Yankees' problems go far beyond rare bad game from David Robertson
The Yankees, undoubtedly, are sinking. Not sunk yet. But sinking. And by now, they've got to see the water rising at an uncomfortable rate.
There's no other way to describe what's happening in the Bronx, where last night the Yankees suffered their sixth loss in eight games, this time by the score of 7-4 to the Astros, a 53-win team supposedly crossing days off the schedule.
For a sinking team, it's more than just the leaks you can see, the weak spots you anticipate. It's the ones that start popping up where you least expect them, like with David Robertson, who imploded in a way we've rarely seen since he's been pitching for the Yankees, and only one other time this season.
Robertson, called on to hold a 4-4 tie in the ninth inning, failed in spectacular fashion. There were the back-to-back walks, followed by the kind of pitch, a 3-and-0 cutter, that a masher like the Astros' Chris Carter dreams about when his head hits the pillow at night.
And those dreams certainly had an identical script. Robertson knew Carter would be swinging. But Robertson figured that if he threw the pitch down-and-away, maybe, just maybe, he could get Carter to roll over it for a double-play grounder.
That's not where this pitch wound up, however. It was over the middle of the plate, and Carter blasted a no-doubter that had fans streaming for the exits before the ball even reached the seats in left-center.
"I threw it right in his bat-path," Roberston said, "and he put it 30 rows deep. It stinks when 3-and-0 that happens."
The way things are going for the Yankees lately, even if Carter did hit a ground ball, something off the end of the bat, it probably would have found a hole anyway. More and more, you just get the feeling this isn't going to end well, that the Yankees are going to be home in October for a second straight year.
The misfiring offense has crippled this $200-million team all season, but the Yankees should be used to that by now.
The troubling part is what else could go wrong, and seeing Robertson disintegrate so quickly had to be shocking for even the most optimistic person in pinstripes. Before last night, Robertson had not surrendered a home run since June 3, a stretch of 27 games. During that span, he was touched for only four runs, striking out 39 with nine walks.
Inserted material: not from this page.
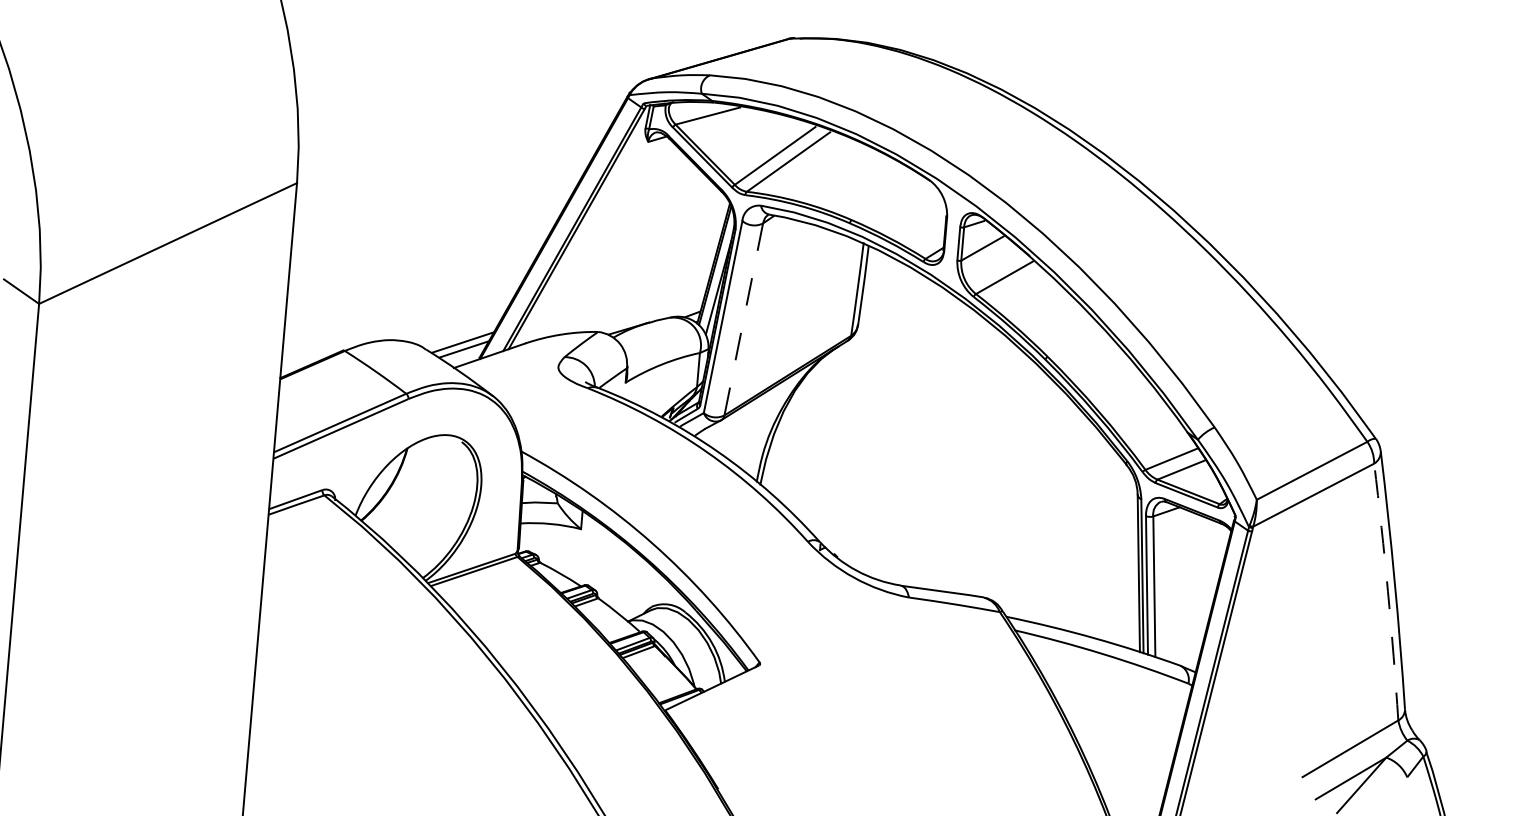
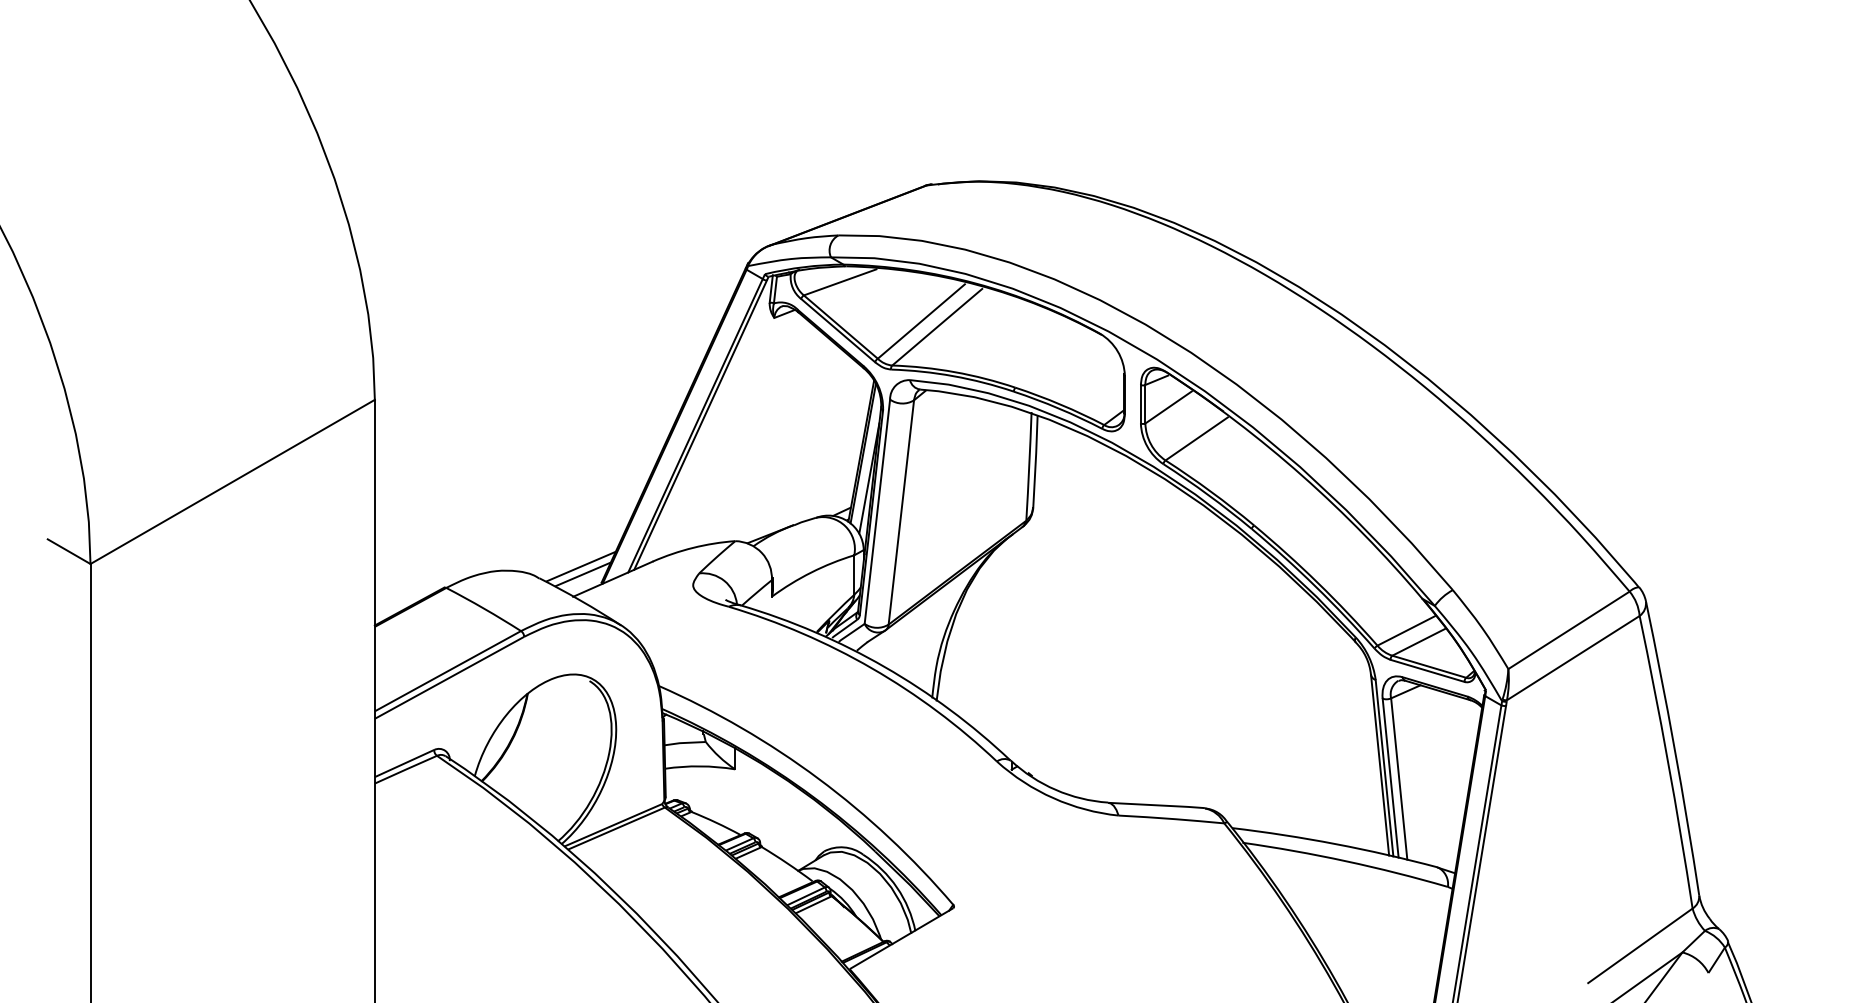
line: (743, 319) -> (901, 512), dashed -> solid
arc: (1388, 591) -> (1668, 761), dashed -> solid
This wasn't Robertson. Not the one the Yankees have counted on. Not the one that had allowed this bullpen to transition seamlessly from the legendary Mariano Rivera.
"I think he's been really, really good," Joe Girardi said afterward. "I think as good as anyone could have expected. I've talked about the pressure that was on him, who he was replacing, and he's come in and done a marvelous job."
There's no disputing that. Robertson is an MVP candidate for these Yankees, who have become over-reliant on the bullpen. Before Tuesday night, the Yankees had averaged two runs in their previous seven games. That's a microscopic margin of error for a pitching staff. And when someone stumbles, as Robertson did, there's no covering up for the mistake. It's fatal.
"Those bullpen guys have been operating on a pretty thin line," Girardi said. "Tonight we weren't able to get it done."
After Robertson had answered all the questions at his locker, and the TV cameras walked away, he muttered a variation of "I stunk" to himself as he headed for the exit.
But Robertson shouldn't pin this one entirely on himself. He may have delivered the deciding pitch, but there's plenty of blame to go around on these Yankees for their predicament.